Passierten wir andere Hunde, klebte Liz` Blick förmlich an mir. Doch ließ meine Konzentration eine Sekunde nach, da ich ja mit mehreren Hunden unterwegs war, "brüllte" sie den fremden Hund an. Zweimal hatte sie auch Auseinandersetzungen mit  fremden Hunden, und das, obwohl ich inzwischen anderen Mensch-Hund-Gespannen in großem Bogen aus dem Weg ging. Mit ihr bekannten Hunden, so auch in der social-walk-Gruppe klappte das Laufen problemlos, so lange die anderen Hunde einen gewissen Abstand zu ihr hielten. Kamen uns fremde Hunde entgegen, klappte es auch, wenn ein großer Abstand eingehalten wurde.

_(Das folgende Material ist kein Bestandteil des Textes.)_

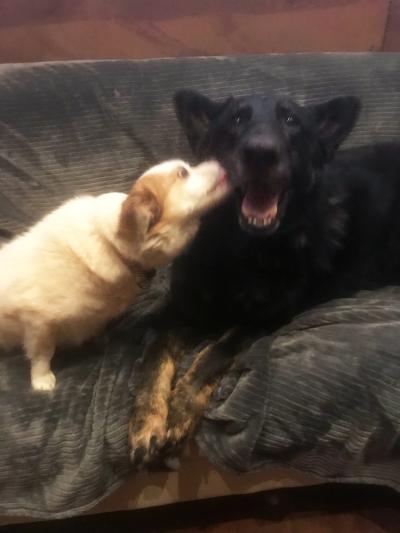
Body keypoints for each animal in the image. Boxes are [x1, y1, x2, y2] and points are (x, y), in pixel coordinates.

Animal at [0, 159, 230, 390]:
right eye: (183, 173)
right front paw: (42, 380)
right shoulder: (38, 323)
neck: (113, 247)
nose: (221, 162)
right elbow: (42, 355)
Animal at [129, 89, 400, 464]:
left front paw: (181, 408)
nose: (261, 153)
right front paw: (147, 422)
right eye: (237, 119)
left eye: (291, 121)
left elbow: (214, 352)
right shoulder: (178, 311)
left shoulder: (264, 320)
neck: (240, 250)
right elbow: (153, 360)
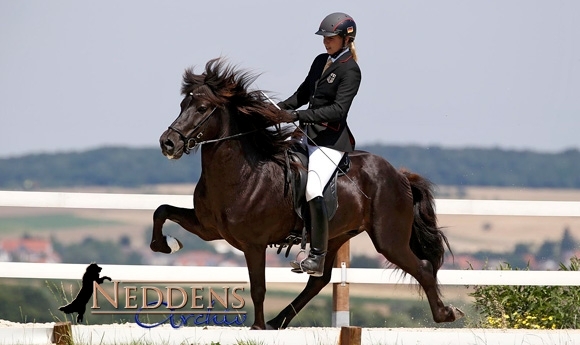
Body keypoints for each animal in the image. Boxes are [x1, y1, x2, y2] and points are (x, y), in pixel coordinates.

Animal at [150, 57, 462, 330]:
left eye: (202, 108)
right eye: (183, 104)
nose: (168, 143)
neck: (242, 174)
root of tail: (399, 176)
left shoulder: (253, 243)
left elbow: (258, 288)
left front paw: (257, 327)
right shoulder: (209, 229)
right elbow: (162, 210)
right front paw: (165, 245)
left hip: (388, 239)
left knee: (422, 267)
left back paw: (446, 314)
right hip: (335, 236)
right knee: (319, 281)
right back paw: (278, 321)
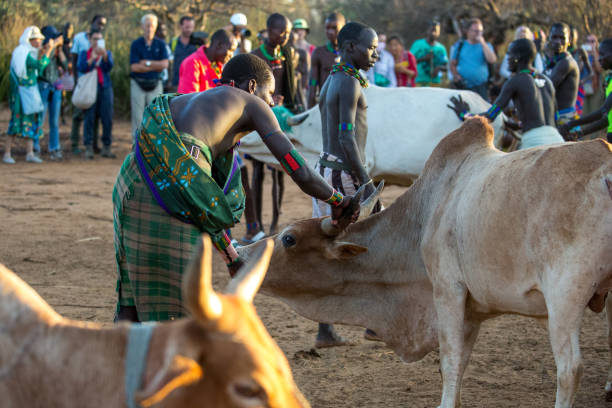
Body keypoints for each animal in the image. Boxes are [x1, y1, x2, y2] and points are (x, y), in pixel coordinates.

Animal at [239, 116, 612, 406]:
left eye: (289, 238)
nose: (241, 253)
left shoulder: (447, 289)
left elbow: (449, 360)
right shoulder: (471, 309)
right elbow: (459, 362)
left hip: (564, 296)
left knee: (570, 369)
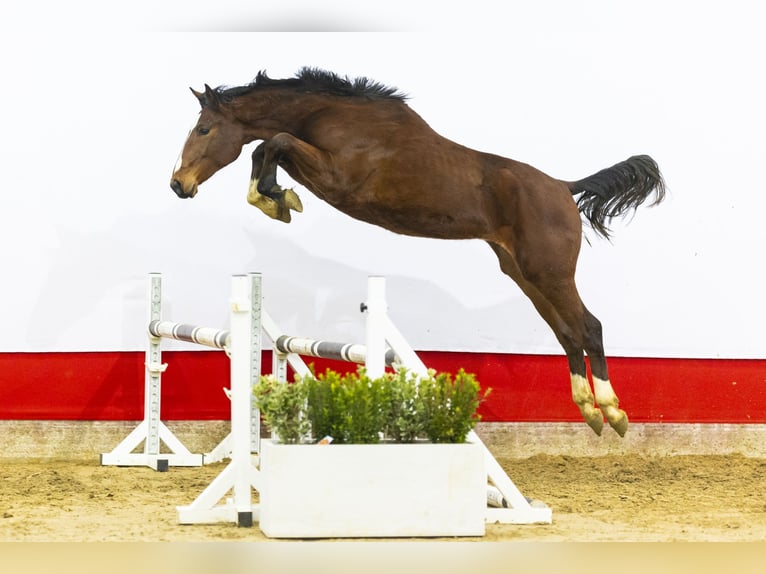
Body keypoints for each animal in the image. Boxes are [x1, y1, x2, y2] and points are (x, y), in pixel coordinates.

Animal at [170, 67, 664, 436]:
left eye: (204, 129)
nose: (178, 184)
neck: (332, 116)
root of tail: (564, 187)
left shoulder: (338, 178)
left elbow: (274, 143)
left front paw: (277, 200)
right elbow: (267, 149)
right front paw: (278, 199)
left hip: (550, 272)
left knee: (589, 327)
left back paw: (613, 412)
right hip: (523, 273)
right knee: (567, 332)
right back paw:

Waren die fremden Hunde jedoch nicht angeleint und rannten auf uns zu - ihr wisst schon, die "tun-ja-nichts"- knallte es regelmäßig. Liz ließ sie erst gar nicht auf Tuchfühlung an sich heran. Schaffte ich es, den anderen Hund oder die anderen Hunde zu blocken, ging alles gut. Schaffte ich es nicht, weil es entweder zwei Hunde waren oder aber der Hund an mir vorbei witschte, war die Keilerei vorprogrammiert. Ich wählte immer einsamere Strecken zum Laufen und immer andere Uhrzeiten, um bloß niemandem zu begegnen. Auf solchen Spaziergängen konnten alle meine Hunde und ich entspannen. Wir machten Körperübungen über Naturmaterialien zB Baumstämme - ganz langsam und konzentriert.Es gab Schnüffelübungen und Suchspiele. Ich setzte alles um, was ich bei meiner früheren Trainerin,  bei der ATN, auf Seminaren, durch Bücher und Webinare gelernt hatte und für sinnvoll, passend und praktikabel erachtete. Dabei achtete ich auf eine ausgewogene Mischung zwischen Kopfarbeit zB Intelligenzspiele oder Suchspiele,  Bewegung zB beim Canicross, dass ich für Liz und Bella anfing und Entspannungsübungen zB konditionierte Entspannung durch Lavendelduft und Körpermassagen auf ihrem "sicheren Platz".

 

Dennoch glich das Zusammenleben mit Liz einer Achterbahnfahrt. Was an dem einen Tag noch klappte, funktionierte am nächsten Tag nicht mehr. Hatten wir eine unangenehme Hundebegegnung auf einem Spaziergang, brauchte Liz nicht Stunden sondern Tage, bis sie wieder einigermaßen "normal" reagierte. Stressige Zeiten wie Silvester oder Fastnacht mit dem Geböllere und dem Geknalle war Dauerstress hoch zehn. Liz kam trotz aller Managementmaßnahmen und Entspannungsübungen kaum "runter" und die Anspannung tat weder Liz, noch den anderen Hunden, noch mir selbst, gut. An diesen Tagen war sogar der "Bärengang" eine Übung, die Liz sehr schwerfiel, obwohl sie diese Übung liebt und auch im Schlaf beherrscht. Doch natürlich gab es auch "gute Tage". Das waren Zeiten, in denen der rote Hibbel für ihre Verhältnisse relativ entspannt war und sich diese Entspannung dann auch auf die anderen Hunde übertrug. An solchen Tagen war sogar eine Hundebegegnung mit fremden Hunden unspektakulär und ohne Probleme möglich. Meinen Hund so entspannt zu bekommen, wie sie mutig und draufgängerisch ist - das war mein Ziel.